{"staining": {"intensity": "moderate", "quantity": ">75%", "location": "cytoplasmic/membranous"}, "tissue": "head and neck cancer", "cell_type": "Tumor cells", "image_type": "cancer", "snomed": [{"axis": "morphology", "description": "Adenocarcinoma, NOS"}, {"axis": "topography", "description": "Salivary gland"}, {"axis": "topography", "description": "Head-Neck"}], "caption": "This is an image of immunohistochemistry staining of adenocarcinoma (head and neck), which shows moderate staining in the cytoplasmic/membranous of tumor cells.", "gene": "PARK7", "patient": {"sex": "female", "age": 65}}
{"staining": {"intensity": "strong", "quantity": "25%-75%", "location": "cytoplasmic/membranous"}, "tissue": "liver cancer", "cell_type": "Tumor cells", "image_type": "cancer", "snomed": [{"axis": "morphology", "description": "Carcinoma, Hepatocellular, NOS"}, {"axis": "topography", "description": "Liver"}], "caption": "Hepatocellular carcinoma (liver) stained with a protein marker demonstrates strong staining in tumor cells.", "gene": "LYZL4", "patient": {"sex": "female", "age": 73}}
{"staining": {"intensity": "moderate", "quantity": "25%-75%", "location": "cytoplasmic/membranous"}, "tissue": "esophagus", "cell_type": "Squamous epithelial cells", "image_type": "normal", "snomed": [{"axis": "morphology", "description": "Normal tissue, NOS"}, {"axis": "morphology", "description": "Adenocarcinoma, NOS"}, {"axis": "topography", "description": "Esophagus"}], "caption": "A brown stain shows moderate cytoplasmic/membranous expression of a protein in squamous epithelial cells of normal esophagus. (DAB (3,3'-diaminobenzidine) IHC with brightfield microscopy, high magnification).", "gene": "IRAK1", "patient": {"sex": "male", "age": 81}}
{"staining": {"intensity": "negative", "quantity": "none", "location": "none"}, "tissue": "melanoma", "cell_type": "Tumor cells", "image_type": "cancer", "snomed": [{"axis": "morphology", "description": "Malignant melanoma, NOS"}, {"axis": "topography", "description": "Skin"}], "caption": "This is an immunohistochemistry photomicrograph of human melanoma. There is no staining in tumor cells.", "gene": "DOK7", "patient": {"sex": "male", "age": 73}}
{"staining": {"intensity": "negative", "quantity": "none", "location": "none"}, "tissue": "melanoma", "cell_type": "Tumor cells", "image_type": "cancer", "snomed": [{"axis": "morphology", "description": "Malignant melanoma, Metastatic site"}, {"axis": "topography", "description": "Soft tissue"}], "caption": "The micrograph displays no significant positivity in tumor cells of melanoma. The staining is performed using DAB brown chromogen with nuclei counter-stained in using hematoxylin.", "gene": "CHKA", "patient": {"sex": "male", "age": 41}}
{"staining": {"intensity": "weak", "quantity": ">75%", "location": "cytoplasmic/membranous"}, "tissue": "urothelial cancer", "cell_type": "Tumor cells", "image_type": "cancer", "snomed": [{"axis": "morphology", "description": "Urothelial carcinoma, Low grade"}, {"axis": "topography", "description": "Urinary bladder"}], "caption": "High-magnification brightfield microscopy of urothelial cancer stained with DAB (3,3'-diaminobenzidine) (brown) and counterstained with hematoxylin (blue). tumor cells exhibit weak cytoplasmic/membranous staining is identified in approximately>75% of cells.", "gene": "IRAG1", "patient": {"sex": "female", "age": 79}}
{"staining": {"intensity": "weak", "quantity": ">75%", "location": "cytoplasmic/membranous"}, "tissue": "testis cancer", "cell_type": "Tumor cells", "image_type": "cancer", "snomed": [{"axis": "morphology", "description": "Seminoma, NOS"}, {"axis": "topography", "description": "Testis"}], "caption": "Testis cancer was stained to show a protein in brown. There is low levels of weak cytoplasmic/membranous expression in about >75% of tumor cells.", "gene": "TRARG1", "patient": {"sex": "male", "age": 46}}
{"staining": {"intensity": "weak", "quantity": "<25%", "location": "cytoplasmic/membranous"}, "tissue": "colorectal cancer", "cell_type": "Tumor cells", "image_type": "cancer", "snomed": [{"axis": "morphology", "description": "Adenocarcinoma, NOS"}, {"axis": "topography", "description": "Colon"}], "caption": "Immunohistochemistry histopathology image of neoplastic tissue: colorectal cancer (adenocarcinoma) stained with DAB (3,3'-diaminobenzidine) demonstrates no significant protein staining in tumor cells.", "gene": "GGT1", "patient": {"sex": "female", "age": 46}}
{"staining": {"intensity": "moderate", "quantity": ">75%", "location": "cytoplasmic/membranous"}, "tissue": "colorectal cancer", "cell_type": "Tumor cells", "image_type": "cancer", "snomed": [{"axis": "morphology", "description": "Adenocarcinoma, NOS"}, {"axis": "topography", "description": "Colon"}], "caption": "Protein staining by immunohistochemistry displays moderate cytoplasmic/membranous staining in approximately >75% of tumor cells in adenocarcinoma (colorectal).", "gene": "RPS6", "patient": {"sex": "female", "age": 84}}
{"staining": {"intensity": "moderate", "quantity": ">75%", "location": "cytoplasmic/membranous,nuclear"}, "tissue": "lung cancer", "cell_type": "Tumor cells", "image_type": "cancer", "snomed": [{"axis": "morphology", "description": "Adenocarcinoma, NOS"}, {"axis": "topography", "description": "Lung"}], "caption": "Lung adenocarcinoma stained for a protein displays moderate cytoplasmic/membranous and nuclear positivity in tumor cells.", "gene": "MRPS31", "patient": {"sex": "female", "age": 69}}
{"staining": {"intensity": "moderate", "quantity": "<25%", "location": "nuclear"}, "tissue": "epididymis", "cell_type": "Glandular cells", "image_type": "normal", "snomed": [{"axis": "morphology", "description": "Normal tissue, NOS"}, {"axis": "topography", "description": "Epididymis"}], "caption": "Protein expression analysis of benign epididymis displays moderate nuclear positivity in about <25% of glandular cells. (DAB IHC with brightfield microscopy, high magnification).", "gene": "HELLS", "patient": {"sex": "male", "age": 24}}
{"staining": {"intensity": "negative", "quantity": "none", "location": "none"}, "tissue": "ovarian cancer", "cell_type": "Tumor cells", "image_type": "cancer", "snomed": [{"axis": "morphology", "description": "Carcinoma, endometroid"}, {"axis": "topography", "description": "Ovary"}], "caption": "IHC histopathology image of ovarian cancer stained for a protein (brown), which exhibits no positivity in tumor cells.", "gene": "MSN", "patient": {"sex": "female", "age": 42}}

▸ YOUR GOAL
Word for word, write out each record shown above.

▸ ANSWER TO THIS EXERCISE
{"staining": {"intensity": "moderate", "quantity": ">75%", "location": "cytoplasmic/membranous"}, "tissue": "head and neck cancer", "cell_type": "Tumor cells", "image_type": "cancer", "snomed": [{"axis": "morphology", "description": "Adenocarcinoma, NOS"}, {"axis": "topography", "description": "Salivary gland"}, {"axis": "topography", "description": "Head-Neck"}], "caption": "This is an image of immunohistochemistry staining of adenocarcinoma (head and neck), which shows moderate staining in the cytoplasmic/membranous of tumor cells.", "gene": "PARK7", "patient": {"sex": "female", "age": 65}}
{"staining": {"intensity": "strong", "quantity": "25%-75%", "location": "cytoplasmic/membranous"}, "tissue": "liver cancer", "cell_type": "Tumor cells", "image_type": "cancer", "snomed": [{"axis": "morphology", "description": "Carcinoma, Hepatocellular, NOS"}, {"axis": "topography", "description": "Liver"}], "caption": "Hepatocellular carcinoma (liver) stained with a protein marker demonstrates strong staining in tumor cells.", "gene": "LYZL4", "patient": {"sex": "female", "age": 73}}
{"staining": {"intensity": "moderate", "quantity": "25%-75%", "location": "cytoplasmic/membranous"}, "tissue": "esophagus", "cell_type": "Squamous epithelial cells", "image_type": "normal", "snomed": [{"axis": "morphology", "description": "Normal tissue, NOS"}, {"axis": "morphology", "description": "Adenocarcinoma, NOS"}, {"axis": "topography", "description": "Esophagus"}], "caption": "A brown stain shows moderate cytoplasmic/membranous expression of a protein in squamous epithelial cells of normal esophagus. (DAB (3,3'-diaminobenzidine) IHC with brightfield microscopy, high magnification).", "gene": "IRAK1", "patient": {"sex": "male", "age": 81}}
{"staining": {"intensity": "negative", "quantity": "none", "location": "none"}, "tissue": "melanoma", "cell_type": "Tumor cells", "image_type": "cancer", "snomed": [{"axis": "morphology", "description": "Malignant melanoma, NOS"}, {"axis": "topography", "description": "Skin"}], "caption": "This is an immunohistochemistry photomicrograph of human melanoma. There is no staining in tumor cells.", "gene": "DOK7", "patient": {"sex": "male", "age": 73}}
{"staining": {"intensity": "negative", "quantity": "none", "location": "none"}, "tissue": "melanoma", "cell_type": "Tumor cells", "image_type": "cancer", "snomed": [{"axis": "morphology", "description": "Malignant melanoma, Metastatic site"}, {"axis": "topography", "description": "Soft tissue"}], "caption": "The micrograph displays no significant positivity in tumor cells of melanoma. The staining is performed using DAB brown chromogen with nuclei counter-stained in using hematoxylin.", "gene": "CHKA", "patient": {"sex": "male", "age": 41}}
{"staining": {"intensity": "weak", "quantity": ">75%", "location": "cytoplasmic/membranous"}, "tissue": "urothelial cancer", "cell_type": "Tumor cells", "image_type": "cancer", "snomed": [{"axis": "morphology", "description": "Urothelial carcinoma, Low grade"}, {"axis": "topography", "description": "Urinary bladder"}], "caption": "High-magnification brightfield microscopy of urothelial cancer stained with DAB (3,3'-diaminobenzidine) (brown) and counterstained with hematoxylin (blue). tumor cells exhibit weak cytoplasmic/membranous staining is identified in approximately>75% of cells.", "gene": "IRAG1", "patient": {"sex": "female", "age": 79}}
{"staining": {"intensity": "weak", "quantity": ">75%", "location": "cytoplasmic/membranous"}, "tissue": "testis cancer", "cell_type": "Tumor cells", "image_type": "cancer", "snomed": [{"axis": "morphology", "description": "Seminoma, NOS"}, {"axis": "topography", "description": "Testis"}], "caption": "Testis cancer was stained to show a protein in brown. There is low levels of weak cytoplasmic/membranous expression in about >75% of tumor cells.", "gene": "TRARG1", "patient": {"sex": "male", "age": 46}}
{"staining": {"intensity": "weak", "quantity": "<25%", "location": "cytoplasmic/membranous"}, "tissue": "colorectal cancer", "cell_type": "Tumor cells", "image_type": "cancer", "snomed": [{"axis": "morphology", "description": "Adenocarcinoma, NOS"}, {"axis": "topography", "description": "Colon"}], "caption": "Immunohistochemistry histopathology image of neoplastic tissue: colorectal cancer (adenocarcinoma) stained with DAB (3,3'-diaminobenzidine) demonstrates no significant protein staining in tumor cells.", "gene": "GGT1", "patient": {"sex": "female", "age": 46}}
{"staining": {"intensity": "moderate", "quantity": ">75%", "location": "cytoplasmic/membranous"}, "tissue": "colorectal cancer", "cell_type": "Tumor cells", "image_type": "cancer", "snomed": [{"axis": "morphology", "description": "Adenocarcinoma, NOS"}, {"axis": "topography", "description": "Colon"}], "caption": "Protein staining by immunohistochemistry displays moderate cytoplasmic/membranous staining in approximately >75% of tumor cells in adenocarcinoma (colorectal).", "gene": "RPS6", "patient": {"sex": "female", "age": 84}}
{"staining": {"intensity": "moderate", "quantity": ">75%", "location": "cytoplasmic/membranous,nuclear"}, "tissue": "lung cancer", "cell_type": "Tumor cells", "image_type": "cancer", "snomed": [{"axis": "morphology", "description": "Adenocarcinoma, NOS"}, {"axis": "topography", "description": "Lung"}], "caption": "Lung adenocarcinoma stained for a protein displays moderate cytoplasmic/membranous and nuclear positivity in tumor cells.", "gene": "MRPS31", "patient": {"sex": "female", "age": 69}}
{"staining": {"intensity": "moderate", "quantity": "<25%", "location": "nuclear"}, "tissue": "epididymis", "cell_type": "Glandular cells", "image_type": "normal", "snomed": [{"axis": "morphology", "description": "Normal tissue, NOS"}, {"axis": "topography", "description": "Epididymis"}], "caption": "Protein expression analysis of benign epididymis displays moderate nuclear positivity in about <25% of glandular cells. (DAB IHC with brightfield microscopy, high magnification).", "gene": "HELLS", "patient": {"sex": "male", "age": 24}}
{"staining": {"intensity": "negative", "quantity": "none", "location": "none"}, "tissue": "ovarian cancer", "cell_type": "Tumor cells", "image_type": "cancer", "snomed": [{"axis": "morphology", "description": "Carcinoma, endometroid"}, {"axis": "topography", "description": "Ovary"}], "caption": "IHC histopathology image of ovarian cancer stained for a protein (brown), which exhibits no positivity in tumor cells.", "gene": "MSN", "patient": {"sex": "female", "age": 42}}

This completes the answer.